Reuse and recycle 

Late last month, several senior Walt Disney World officials winged their way from Orlando to Asia. Their mission: make nice at a two-day conference titled "Preparing for Hong Kong Disneyland."

Sponsored by the Tourism Office of the Hong Kong SAR Government, this forum was designed mostly as a cheerleading session for Disney's next big thing -- a theme park and resort the Mouse is building on Lantua Island, due to open in 2005. Thus, folks such as WDW's Randy Garfield -- executive vice president of sales and travel operations -- made the 7,000-mile journey just to "Rah! Rah! Rah!" about the project to Hong Kong's business leaders.

Though open to the public, this conference was a bit on the pricey side. Attendees had to fork over more than $500 apiece for the privilege of hearing Mouse House managers crow about the financial impact Hong Kong Disneyland (HKD) would have on the local economy.

Unfortunately, the people of Hong Kong are all too aware of that impact, having already shelled out millions for site preparation. Given the unexploded WWII-era bombs they keep finding just offshore, these folks can expect to pay a bit more before it's finally safe for the Mouse to begin construction.

Local government officials keep insisting that, over the next 40 years, HKD will add nearly $20 billion to the area's economy. Which, 40 years from now, would be a very cool thing. But in the face of the mounting immediate costs, some wonder if the government wasn't too eager to get into bed with the Walt Disney Co.

Consider the deal they cut with the Mouse. The Hong Kong government agreed to put up $2.9 billion for the project. In return, it gets a 57 percent share in a joint venture with the Mouse to co-manage the theme park, a 1,400-room hotel and a retail, entertainment and dining complex.

How much did Disney put up to secure its 43 percent stake in this $3 billion-plus project?

Just $315 million.

Why would the Hong Kong government agree to such a one-sided arrangement? Sources say officials were desperate to land a major theme park, which they believe is essential to create a world-class tourist destination. After losing in their bid for a Universal Studios park (coincidentally, Universal Studios Japan opens along Osaka's waterfront later this month), the Hong Kong government was willing to accept almost any terms -- and Disney executives gleefully took advantage of their panic.

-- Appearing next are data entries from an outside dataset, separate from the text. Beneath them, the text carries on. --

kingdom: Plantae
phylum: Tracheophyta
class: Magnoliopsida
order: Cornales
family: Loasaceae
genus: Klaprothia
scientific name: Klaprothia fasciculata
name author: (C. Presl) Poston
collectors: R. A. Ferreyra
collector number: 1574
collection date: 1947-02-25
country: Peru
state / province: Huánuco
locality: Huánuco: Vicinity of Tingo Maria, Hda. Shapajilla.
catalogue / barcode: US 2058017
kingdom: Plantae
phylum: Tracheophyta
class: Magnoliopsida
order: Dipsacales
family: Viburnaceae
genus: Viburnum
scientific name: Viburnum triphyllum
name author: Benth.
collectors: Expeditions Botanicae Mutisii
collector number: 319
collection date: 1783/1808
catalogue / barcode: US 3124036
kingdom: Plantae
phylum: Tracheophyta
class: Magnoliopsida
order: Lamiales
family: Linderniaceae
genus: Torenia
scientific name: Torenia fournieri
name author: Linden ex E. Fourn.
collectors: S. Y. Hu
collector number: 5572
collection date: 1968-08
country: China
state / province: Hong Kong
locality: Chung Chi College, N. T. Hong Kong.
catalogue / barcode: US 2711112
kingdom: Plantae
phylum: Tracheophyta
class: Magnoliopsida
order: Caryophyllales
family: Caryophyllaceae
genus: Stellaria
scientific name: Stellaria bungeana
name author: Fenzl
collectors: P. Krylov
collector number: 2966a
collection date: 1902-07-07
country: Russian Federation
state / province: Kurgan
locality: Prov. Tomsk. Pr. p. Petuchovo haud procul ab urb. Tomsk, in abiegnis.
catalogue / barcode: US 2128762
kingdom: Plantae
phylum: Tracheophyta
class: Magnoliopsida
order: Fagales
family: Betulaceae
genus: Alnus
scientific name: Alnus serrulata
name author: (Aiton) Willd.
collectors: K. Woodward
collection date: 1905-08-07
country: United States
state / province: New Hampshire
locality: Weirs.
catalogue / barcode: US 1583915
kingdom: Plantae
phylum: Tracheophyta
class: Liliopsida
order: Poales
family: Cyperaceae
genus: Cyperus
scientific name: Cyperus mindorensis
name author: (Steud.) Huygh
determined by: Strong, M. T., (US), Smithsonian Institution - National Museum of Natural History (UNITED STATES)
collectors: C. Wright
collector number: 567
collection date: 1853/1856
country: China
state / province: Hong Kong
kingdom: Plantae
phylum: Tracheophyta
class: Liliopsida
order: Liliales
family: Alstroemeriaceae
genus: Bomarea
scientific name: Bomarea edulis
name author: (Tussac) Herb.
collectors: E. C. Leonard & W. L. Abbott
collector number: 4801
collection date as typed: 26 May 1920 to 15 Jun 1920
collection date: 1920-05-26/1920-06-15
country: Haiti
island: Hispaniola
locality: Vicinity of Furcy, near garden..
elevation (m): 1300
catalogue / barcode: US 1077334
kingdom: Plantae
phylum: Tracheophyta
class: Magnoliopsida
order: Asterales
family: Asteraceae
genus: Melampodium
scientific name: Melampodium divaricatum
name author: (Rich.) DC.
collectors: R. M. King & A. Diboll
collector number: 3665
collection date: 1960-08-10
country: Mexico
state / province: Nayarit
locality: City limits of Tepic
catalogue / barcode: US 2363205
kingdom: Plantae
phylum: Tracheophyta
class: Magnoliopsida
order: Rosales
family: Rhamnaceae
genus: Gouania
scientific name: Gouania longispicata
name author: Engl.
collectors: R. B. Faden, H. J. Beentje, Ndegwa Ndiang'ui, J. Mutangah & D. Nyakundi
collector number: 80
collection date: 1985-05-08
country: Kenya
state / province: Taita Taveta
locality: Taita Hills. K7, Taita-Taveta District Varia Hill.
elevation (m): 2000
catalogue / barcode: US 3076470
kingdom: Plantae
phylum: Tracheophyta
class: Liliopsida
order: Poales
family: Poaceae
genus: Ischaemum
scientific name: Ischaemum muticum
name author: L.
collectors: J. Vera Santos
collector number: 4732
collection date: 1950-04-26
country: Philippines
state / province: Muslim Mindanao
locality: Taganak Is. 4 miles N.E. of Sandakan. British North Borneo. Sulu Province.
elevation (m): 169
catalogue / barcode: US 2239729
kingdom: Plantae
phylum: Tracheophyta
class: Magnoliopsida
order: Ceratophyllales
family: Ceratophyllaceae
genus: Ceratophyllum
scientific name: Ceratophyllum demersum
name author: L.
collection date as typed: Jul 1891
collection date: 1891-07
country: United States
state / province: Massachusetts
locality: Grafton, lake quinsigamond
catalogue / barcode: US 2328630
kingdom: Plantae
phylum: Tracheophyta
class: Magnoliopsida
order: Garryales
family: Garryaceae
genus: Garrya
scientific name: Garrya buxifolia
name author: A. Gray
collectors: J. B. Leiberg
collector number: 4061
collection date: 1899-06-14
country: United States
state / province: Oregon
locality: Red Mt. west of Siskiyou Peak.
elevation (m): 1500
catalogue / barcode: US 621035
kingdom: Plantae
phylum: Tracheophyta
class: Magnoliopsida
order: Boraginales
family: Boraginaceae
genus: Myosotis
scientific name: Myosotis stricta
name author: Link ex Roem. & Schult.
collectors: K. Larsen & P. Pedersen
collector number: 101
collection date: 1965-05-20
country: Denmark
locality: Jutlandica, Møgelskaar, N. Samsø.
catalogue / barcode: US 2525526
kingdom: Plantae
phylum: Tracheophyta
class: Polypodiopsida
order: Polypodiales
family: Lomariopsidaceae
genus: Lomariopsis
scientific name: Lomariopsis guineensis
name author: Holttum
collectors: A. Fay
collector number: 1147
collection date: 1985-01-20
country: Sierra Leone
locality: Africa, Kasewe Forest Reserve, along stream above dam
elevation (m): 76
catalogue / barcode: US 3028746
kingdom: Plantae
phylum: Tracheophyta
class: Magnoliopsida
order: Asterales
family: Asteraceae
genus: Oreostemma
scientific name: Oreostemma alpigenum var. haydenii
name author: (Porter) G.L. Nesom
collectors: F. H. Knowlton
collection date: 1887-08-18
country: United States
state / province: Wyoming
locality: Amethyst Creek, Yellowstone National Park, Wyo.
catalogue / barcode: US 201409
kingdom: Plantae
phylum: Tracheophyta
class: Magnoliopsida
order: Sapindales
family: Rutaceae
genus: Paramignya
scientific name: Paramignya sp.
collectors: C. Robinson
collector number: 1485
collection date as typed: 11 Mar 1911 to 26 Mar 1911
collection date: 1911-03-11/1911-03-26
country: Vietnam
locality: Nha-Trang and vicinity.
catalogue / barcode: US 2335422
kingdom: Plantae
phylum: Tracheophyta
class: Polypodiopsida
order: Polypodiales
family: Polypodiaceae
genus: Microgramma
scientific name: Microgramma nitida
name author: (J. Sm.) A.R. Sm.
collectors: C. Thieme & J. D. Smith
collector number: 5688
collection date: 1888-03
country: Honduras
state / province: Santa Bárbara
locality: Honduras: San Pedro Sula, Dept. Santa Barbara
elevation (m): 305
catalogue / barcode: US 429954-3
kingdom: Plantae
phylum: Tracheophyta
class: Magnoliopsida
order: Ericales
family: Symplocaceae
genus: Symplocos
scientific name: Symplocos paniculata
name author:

Perhaps the imbalance wouldn't matter so much if the Hong Kong government were getting a big bang for their bucks -- a unique, state-of-the-art Disney park that would rival the over-the-top entertainment found at Tokyo Disneyland and the soon-to-be-opened Tokyo Disney Seas.

Unfortunately for those government officials, however, this new project reflects the less-is-more philosophy that Disney management currently holds so dear. That means the Mouse's new Asian enterprise won't create many attractions but instead will revive mostly recycled elements from the other Disney parks.

For example, if you like Disney's Animal Kingdom, you're going to love HKD's Adventureland. Look for "The Boneyard" interactive play area from Dinoland U.S.A., as well as the "Festival of the Lion King" show from Camp Minnie-Mickey to turn up as significant attractions in this part of the park.

You can also expect a copy of WDW's soon-to-open "Magic Carpets of Agrabah" -- sort of a Dumbo ride on floor mats. Disney/MGM's "Rock 'n' Roller Coaster" also will be recycled, although instead of sending riders whizzing along Los Angeles' freeways, this looping indoor coaster will take HKD guests through a dense forest filled with audio-animatronic dinosaurs.

HKD's Frontierland is a particularly impressive piece of patchwork. It will feature re-creations of the "Phantom Manor" ride from Disneyland Paris, the "It's Tough to Be a Bug" 3D movie from Disney's Animal Kingdom, as well as a "Lewis & Clark River Expedition" whitewater raft ride originally designed for Disney's America, the history theme park the Mouse intended to build in Virginia back in 1995. (Sure, this particular nod to Americana might be lost on the Hong Kong audience. But so what.)

HKD's "Buzz Lightyear Space Ranger Spin" will be an exact replica of the one found at WDW's Magic Kingdom. The "Cosmic Waves" interactive water-fountain maze duplicates a similar attraction at Disneyland. Hong Kong's Toontown? Expect a copy of WDW's "Mickey's Toontown Faire."

And the park's centerpiece -- its castle -- will look exactly like Sleeping Beauty's Castle at Disneyland. With so much duplication, is it any wonder the Imagineers joke that Hong Kong Disneyland should be sponsored by Xerox?

The park undoubtedly will entertain the millions of visitors its backers expect. But given how Hong Kong officials have been snookered, maybe the Mouse's Lake Buena Vista neighbors -- the folks who run the hotels and attractions along Highway 192 -- also should make a trip to Asia to tell SAR government officials the real way to prepare for Hong Kong Disneyland.

Lesson No. 1: Mickey makes the rules.

Lesson No. 2: Mickey keeps most of the money.

Though, given what the people of Hong Kong already have laid out, they'll probably learn that on their own.